What test is appropriate when we prove that our model passes the multicollinearity test? As I said earlier, we need to return to our objective of conducting a non-multicollinearity test. We want to detect whether or not there is a strong correlation of the independent variables used in the model.

We can see the correlation coefficient between the independent variables. If you see a high coefficient value close to 1, it means that the independent variables have serious multicollinearity problems. However, apart from looking at the magnitude of the correlation coefficient between the independent variables, there is a test that many researchers choose, namely by looking at the value of the Variance Inflation Factor (VIF). We can get this VIF value easily using data processing software. The steps for the multicollinearity test and how to interpret them can be seen in the following video tutorial (video in Indonesian, please use an English translation):

If you have watched the video, at the end of the video, we discuss how to interpret it, especially regarding the decision-making of the VIF value. So, if the VIF value is small (less than 10), it means that the independent variable in the regression model passes the multicollinearity test. On the other hand, if the VIF value is large (more than 10), it indicates that the independent variable does not pass the multicollinearity test.

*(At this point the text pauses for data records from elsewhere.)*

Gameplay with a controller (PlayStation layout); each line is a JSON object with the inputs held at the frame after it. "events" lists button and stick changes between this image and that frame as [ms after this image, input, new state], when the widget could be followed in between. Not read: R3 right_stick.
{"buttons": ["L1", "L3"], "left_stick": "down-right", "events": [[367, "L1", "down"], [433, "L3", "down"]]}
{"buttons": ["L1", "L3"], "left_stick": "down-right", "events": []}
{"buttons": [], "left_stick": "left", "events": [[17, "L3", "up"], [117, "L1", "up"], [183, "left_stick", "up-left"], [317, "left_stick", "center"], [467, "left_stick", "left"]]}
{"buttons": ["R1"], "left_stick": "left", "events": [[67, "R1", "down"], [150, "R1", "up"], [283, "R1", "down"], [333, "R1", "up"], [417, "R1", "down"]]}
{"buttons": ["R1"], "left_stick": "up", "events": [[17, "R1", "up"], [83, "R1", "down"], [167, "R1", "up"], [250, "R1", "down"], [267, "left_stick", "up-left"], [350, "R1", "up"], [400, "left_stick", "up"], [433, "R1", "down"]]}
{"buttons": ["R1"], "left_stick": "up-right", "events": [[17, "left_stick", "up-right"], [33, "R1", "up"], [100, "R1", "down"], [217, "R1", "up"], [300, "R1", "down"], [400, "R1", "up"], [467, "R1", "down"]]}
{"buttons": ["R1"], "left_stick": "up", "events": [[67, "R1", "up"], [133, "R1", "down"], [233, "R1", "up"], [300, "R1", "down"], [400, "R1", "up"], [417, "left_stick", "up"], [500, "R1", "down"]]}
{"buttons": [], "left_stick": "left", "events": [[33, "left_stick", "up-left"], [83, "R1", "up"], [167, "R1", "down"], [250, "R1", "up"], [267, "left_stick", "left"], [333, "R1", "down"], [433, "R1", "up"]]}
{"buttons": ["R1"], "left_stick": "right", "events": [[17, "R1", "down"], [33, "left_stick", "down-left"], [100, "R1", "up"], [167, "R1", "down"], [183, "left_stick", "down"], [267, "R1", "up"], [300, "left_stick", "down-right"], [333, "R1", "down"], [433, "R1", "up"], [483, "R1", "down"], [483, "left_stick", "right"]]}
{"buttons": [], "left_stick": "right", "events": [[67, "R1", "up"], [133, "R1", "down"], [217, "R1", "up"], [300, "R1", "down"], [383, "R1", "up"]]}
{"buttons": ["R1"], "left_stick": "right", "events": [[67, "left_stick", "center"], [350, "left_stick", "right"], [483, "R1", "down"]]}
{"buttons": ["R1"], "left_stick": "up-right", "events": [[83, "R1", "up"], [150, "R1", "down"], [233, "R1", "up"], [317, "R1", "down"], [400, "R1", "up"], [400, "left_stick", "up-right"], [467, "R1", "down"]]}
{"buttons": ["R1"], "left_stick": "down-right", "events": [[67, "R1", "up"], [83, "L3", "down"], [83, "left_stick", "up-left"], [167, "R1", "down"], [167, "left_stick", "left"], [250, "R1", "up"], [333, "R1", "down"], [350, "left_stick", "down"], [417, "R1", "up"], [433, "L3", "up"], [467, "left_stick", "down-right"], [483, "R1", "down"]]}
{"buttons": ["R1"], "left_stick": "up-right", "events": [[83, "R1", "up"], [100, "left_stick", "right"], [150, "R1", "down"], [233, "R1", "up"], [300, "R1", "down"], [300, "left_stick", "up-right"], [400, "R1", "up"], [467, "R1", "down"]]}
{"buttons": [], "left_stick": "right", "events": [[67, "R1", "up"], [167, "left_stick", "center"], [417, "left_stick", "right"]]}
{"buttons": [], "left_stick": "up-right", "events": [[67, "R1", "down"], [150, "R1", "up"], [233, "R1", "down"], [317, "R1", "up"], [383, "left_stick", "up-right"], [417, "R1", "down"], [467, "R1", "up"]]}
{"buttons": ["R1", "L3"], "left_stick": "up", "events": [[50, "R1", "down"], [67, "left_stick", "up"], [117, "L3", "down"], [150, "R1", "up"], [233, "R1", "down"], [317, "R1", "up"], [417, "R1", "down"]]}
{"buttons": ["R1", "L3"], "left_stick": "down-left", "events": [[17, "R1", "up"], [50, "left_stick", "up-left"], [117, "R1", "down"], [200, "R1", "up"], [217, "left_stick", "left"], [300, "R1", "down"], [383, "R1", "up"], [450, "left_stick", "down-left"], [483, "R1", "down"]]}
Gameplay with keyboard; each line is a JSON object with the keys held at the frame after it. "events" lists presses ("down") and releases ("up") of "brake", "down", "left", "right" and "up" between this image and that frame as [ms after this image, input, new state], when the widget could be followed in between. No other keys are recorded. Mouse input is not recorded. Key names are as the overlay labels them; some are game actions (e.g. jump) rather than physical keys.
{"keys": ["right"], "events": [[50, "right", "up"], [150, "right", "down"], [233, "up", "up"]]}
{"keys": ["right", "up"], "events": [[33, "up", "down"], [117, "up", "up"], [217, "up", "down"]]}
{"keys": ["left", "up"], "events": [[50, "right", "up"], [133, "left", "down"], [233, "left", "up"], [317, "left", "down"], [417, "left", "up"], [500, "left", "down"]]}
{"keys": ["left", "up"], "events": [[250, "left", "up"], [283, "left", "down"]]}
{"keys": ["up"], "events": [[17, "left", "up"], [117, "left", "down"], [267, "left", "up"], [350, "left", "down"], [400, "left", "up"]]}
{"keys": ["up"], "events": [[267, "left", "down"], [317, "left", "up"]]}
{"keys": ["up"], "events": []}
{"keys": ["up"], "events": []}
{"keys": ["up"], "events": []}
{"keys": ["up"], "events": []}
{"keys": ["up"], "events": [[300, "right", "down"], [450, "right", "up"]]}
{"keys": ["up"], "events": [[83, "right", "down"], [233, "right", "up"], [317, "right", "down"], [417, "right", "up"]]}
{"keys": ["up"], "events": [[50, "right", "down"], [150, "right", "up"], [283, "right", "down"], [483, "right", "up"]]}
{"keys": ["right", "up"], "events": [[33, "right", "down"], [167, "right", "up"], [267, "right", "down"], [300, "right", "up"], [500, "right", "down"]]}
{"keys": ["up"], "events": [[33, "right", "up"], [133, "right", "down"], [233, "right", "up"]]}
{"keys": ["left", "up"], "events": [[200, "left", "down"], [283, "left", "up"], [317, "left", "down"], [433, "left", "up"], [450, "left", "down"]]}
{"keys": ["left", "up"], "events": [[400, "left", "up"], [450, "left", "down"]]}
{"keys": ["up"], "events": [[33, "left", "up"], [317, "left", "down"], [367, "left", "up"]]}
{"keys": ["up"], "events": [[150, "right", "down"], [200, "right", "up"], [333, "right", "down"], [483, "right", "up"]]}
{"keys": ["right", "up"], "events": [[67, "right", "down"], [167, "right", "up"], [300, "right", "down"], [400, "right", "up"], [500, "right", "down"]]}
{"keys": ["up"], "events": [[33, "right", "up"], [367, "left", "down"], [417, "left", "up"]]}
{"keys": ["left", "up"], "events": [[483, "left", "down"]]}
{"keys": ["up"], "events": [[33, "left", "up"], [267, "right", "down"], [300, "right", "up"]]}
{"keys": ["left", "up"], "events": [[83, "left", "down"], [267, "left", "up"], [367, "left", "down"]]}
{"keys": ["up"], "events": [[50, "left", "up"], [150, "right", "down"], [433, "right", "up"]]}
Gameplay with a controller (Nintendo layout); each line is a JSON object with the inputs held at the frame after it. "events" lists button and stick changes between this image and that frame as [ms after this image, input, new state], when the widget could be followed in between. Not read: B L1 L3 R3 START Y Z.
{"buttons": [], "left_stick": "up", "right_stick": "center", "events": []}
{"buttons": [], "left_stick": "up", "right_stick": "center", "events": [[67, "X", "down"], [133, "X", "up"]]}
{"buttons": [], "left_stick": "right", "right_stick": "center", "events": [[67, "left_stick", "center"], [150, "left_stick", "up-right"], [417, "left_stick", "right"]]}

Well, there are two important points that we can take this time: (a) If the VIF is small and the correlation between the independent variables is low, it indicates that the regression model is free from multicollinearity problems (passing the non-multicollinearity test); (b) The higher the value of VIF and the closer to 1 the value of the correlation coefficient between the independent variables indicates that there is an increasingly serious multicollinearity problem in our regression model.

You may be wondering for those of you who have a high level of curiosity. Where did the VIF numbers obtain? If you want to know and you are more comfortable learning to use audio-visual, please watch the following video (video in Indonesian, please use the translation in English):

Suppose you have watched two videos at once. In that case, it means that you have at least a good understanding of the non-multicollinearity assumption test in linear regression using the OLS method. Why? Because you already know how to test non-multicollinearity either using data processing software or doing calculations manually. Please try it yourself using the data you have.

Hopefully, this article’s explanation can help you understand more deeply the terms of non-multicollinearity of linear regression using the OLS method. Hopefully, this article has a benefit for all of you. See you!